** WHAT YOU HAVE TO DO **
Repeat the records below exactly, beginning at the first line and finishing with the line that contains "TODO: This API is *under construction*.".

(Saved data entries)
== Segment start ==

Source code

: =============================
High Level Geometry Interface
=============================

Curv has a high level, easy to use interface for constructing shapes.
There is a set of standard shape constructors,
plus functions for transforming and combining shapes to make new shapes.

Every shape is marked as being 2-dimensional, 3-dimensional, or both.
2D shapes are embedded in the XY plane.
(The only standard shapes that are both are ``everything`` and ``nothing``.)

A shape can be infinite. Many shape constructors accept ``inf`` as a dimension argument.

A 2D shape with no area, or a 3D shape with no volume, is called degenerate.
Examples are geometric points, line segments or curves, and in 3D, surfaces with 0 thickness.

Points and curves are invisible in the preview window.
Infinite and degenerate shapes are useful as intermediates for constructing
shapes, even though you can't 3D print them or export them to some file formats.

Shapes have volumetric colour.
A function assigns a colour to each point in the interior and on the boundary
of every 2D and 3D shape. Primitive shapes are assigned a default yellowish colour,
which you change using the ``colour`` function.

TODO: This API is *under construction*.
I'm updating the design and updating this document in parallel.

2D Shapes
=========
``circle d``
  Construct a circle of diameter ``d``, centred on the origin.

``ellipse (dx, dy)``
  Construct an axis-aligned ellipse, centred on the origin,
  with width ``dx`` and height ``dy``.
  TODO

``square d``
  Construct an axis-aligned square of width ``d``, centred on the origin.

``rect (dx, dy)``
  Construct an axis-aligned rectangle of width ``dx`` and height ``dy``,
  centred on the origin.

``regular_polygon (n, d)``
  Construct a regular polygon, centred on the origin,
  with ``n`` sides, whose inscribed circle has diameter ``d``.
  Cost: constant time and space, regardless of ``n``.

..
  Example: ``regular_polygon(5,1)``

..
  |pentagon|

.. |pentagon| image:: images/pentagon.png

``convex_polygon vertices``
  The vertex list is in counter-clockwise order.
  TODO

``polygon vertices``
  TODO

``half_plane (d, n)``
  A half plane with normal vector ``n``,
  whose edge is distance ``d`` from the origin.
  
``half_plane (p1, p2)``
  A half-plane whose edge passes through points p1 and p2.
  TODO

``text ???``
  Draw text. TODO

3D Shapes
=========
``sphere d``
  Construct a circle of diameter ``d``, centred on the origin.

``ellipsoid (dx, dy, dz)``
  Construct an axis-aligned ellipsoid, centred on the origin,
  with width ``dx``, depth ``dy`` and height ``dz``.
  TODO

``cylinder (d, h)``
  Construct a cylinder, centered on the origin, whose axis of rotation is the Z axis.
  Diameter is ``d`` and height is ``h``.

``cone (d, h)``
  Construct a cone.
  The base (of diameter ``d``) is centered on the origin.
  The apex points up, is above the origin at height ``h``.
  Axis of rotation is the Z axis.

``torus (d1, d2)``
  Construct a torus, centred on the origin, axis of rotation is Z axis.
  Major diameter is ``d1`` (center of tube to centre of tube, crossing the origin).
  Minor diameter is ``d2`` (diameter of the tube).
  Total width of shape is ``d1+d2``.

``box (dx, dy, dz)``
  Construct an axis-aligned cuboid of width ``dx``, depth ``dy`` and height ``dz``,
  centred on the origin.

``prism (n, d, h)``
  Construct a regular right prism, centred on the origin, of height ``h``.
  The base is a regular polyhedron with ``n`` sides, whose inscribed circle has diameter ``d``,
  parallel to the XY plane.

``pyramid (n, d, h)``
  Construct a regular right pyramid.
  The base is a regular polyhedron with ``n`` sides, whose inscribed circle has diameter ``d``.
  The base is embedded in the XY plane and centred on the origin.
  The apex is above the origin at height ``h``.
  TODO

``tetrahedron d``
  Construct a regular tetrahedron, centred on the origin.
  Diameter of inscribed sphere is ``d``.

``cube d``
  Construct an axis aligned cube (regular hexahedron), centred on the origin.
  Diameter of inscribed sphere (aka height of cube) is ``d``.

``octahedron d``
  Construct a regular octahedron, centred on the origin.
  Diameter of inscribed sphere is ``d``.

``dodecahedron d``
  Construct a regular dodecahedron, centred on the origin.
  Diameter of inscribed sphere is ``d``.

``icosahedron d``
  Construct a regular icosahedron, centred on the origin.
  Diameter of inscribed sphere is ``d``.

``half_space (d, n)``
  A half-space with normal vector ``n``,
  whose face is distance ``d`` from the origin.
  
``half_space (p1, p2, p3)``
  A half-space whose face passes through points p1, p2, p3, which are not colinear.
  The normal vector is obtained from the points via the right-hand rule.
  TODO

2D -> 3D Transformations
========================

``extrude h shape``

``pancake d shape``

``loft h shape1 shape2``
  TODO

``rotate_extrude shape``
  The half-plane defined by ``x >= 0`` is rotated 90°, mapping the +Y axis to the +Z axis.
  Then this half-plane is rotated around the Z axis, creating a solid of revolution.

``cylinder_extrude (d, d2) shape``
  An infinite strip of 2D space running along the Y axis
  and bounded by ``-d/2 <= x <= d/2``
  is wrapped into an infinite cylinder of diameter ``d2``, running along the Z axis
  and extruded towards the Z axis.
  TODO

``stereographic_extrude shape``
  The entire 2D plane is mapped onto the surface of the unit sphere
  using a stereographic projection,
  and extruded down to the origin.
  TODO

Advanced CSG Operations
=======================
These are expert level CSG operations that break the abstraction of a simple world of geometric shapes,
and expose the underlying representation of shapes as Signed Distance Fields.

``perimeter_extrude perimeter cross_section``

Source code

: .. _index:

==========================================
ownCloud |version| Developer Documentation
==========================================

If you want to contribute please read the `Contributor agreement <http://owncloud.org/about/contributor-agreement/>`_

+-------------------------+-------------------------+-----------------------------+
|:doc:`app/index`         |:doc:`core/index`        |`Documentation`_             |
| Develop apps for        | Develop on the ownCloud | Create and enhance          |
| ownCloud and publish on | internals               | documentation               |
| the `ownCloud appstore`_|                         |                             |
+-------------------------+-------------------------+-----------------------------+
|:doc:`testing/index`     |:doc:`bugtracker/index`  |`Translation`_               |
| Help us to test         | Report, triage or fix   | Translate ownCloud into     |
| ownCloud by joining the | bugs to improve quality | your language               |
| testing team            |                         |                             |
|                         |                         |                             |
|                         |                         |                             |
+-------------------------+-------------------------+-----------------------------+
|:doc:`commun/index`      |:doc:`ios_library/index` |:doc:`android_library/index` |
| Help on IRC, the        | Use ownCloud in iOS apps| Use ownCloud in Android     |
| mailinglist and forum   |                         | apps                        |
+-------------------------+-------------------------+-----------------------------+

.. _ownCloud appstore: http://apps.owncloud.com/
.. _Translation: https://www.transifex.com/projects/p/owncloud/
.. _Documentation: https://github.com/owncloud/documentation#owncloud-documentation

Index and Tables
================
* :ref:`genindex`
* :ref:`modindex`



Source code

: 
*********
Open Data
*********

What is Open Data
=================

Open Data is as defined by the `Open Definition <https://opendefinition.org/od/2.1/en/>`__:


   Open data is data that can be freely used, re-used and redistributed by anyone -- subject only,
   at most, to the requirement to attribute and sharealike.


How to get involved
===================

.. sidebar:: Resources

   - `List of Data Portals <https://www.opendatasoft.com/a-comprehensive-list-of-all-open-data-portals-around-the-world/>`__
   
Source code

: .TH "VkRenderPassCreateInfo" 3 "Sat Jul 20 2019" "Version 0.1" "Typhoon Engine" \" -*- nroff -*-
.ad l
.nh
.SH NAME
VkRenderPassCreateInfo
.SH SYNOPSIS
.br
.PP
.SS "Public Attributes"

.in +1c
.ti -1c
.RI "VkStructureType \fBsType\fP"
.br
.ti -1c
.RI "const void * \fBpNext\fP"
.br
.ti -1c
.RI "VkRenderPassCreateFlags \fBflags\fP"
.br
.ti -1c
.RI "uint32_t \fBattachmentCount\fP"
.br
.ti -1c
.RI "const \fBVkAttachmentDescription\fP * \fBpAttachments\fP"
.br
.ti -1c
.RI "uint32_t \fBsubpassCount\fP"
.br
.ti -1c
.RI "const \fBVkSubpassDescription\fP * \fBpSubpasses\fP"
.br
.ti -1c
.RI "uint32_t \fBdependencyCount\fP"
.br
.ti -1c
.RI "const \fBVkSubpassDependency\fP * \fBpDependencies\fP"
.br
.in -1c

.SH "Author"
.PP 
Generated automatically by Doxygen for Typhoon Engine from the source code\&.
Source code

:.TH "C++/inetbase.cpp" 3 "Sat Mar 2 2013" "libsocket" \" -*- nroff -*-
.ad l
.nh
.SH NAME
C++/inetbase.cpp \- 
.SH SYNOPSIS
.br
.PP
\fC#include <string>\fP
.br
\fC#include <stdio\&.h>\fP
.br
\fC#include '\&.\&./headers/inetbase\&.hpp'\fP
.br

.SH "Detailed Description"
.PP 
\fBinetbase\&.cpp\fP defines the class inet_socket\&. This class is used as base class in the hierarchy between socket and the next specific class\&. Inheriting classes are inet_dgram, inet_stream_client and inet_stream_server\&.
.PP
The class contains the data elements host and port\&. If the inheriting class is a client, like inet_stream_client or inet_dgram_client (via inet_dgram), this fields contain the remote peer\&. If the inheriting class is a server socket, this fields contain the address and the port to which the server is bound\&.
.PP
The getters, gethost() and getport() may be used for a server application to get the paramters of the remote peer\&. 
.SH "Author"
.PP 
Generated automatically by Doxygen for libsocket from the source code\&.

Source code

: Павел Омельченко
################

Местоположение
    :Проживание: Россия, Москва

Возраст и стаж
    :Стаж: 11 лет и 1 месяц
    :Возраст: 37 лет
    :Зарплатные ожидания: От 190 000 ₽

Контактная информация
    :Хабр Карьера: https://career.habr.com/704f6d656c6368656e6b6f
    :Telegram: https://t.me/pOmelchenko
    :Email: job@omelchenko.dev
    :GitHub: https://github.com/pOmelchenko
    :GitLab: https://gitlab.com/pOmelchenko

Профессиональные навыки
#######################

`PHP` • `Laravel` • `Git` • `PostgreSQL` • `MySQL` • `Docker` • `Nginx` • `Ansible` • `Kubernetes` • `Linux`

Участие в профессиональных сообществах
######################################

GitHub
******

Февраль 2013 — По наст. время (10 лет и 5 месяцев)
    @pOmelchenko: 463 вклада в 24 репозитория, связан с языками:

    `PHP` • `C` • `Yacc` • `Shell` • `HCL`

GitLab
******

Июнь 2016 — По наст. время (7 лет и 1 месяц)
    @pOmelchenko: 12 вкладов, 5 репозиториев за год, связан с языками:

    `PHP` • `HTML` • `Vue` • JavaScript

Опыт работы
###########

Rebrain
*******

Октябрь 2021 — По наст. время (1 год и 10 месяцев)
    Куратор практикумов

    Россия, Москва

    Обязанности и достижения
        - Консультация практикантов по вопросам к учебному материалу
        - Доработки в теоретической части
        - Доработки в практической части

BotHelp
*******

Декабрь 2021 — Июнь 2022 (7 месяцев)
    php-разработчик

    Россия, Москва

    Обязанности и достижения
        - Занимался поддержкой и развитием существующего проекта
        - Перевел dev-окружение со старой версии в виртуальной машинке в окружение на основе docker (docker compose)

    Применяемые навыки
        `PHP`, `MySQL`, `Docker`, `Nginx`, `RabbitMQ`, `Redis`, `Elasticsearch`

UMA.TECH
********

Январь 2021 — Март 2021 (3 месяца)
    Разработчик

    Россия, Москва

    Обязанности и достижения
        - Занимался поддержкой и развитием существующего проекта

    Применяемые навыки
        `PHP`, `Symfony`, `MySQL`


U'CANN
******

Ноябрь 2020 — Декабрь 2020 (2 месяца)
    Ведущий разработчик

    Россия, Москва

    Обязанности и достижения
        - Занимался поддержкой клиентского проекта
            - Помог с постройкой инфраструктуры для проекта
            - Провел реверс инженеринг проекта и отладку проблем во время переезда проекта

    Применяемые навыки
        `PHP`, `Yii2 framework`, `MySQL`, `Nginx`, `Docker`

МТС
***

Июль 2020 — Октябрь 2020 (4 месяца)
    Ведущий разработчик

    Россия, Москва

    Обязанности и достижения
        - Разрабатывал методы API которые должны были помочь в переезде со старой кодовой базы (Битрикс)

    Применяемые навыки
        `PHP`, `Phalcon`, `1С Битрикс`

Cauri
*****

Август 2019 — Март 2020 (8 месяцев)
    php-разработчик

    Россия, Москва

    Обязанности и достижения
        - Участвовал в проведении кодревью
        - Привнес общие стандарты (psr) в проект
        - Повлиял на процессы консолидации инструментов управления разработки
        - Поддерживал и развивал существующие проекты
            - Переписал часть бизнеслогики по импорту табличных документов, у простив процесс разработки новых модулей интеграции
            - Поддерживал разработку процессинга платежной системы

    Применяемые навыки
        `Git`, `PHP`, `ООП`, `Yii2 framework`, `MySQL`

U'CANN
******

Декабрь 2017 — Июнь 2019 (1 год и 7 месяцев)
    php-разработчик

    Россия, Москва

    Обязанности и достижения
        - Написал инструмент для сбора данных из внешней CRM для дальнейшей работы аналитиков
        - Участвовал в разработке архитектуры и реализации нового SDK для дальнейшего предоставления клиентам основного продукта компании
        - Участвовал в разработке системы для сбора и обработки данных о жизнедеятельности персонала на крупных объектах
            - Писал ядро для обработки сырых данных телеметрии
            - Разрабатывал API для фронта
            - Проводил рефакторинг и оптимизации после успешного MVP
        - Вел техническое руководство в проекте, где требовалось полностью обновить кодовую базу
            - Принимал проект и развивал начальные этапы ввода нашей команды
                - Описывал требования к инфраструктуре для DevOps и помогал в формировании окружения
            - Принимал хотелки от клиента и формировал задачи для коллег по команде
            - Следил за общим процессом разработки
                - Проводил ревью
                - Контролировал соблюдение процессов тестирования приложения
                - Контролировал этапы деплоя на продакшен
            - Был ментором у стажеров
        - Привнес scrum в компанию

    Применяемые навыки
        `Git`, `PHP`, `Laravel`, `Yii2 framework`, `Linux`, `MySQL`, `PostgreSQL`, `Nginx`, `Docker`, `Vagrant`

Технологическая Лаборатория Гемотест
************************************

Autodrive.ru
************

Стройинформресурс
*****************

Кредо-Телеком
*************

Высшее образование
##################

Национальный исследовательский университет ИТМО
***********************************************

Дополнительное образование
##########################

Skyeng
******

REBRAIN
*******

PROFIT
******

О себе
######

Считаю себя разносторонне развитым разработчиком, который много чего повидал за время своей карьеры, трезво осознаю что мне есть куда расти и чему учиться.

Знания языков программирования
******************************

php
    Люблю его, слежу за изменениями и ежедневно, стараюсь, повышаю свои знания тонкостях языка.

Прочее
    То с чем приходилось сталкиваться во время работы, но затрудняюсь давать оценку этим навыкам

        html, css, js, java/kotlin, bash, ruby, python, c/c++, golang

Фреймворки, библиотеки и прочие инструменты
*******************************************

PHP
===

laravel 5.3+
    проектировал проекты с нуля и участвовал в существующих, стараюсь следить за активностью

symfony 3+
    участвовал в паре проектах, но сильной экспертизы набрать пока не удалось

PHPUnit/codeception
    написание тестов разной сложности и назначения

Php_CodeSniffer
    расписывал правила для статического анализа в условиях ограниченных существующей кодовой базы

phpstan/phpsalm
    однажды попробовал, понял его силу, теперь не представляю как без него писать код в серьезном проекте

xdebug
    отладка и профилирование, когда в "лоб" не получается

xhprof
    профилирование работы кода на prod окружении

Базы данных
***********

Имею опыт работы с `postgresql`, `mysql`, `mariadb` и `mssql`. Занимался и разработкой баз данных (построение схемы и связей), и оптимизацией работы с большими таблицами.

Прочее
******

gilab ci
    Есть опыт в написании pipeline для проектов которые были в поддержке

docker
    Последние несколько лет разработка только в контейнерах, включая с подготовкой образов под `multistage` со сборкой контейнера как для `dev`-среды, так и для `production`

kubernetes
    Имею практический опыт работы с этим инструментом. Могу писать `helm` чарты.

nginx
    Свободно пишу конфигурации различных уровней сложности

== Segment end ==

** ANSWER SPACE **
Source code

: =============================
High Level Geometry Interface
=============================

Curv has a high level, easy to use interface for constructing shapes.
There is a set of standard shape constructors,
plus functions for transforming and combining shapes to make new shapes.

Every shape is marked as being 2-dimensional, 3-dimensional, or both.
2D shapes are embedded in the XY plane.
(The only standard shapes that are both are ``everything`` and ``nothing``.)

A shape can be infinite. Many shape constructors accept ``inf`` as a dimension argument.

A 2D shape with no area, or a 3D shape with no volume, is called degenerate.
Examples are geometric points, line segments or curves, and in 3D, surfaces with 0 thickness.

Points and curves are invisible in the preview window.
Infinite and degenerate shapes are useful as intermediates for constructing
shapes, even though you can't 3D print them or export them to some file formats.

Shapes have volumetric colour.
A function assigns a colour to each point in the interior and on the boundary
of every 2D and 3D shape. Primitive shapes are assigned a default yellowish colour,
which you change using the ``colour`` function.

TODO: This API is *under construction*.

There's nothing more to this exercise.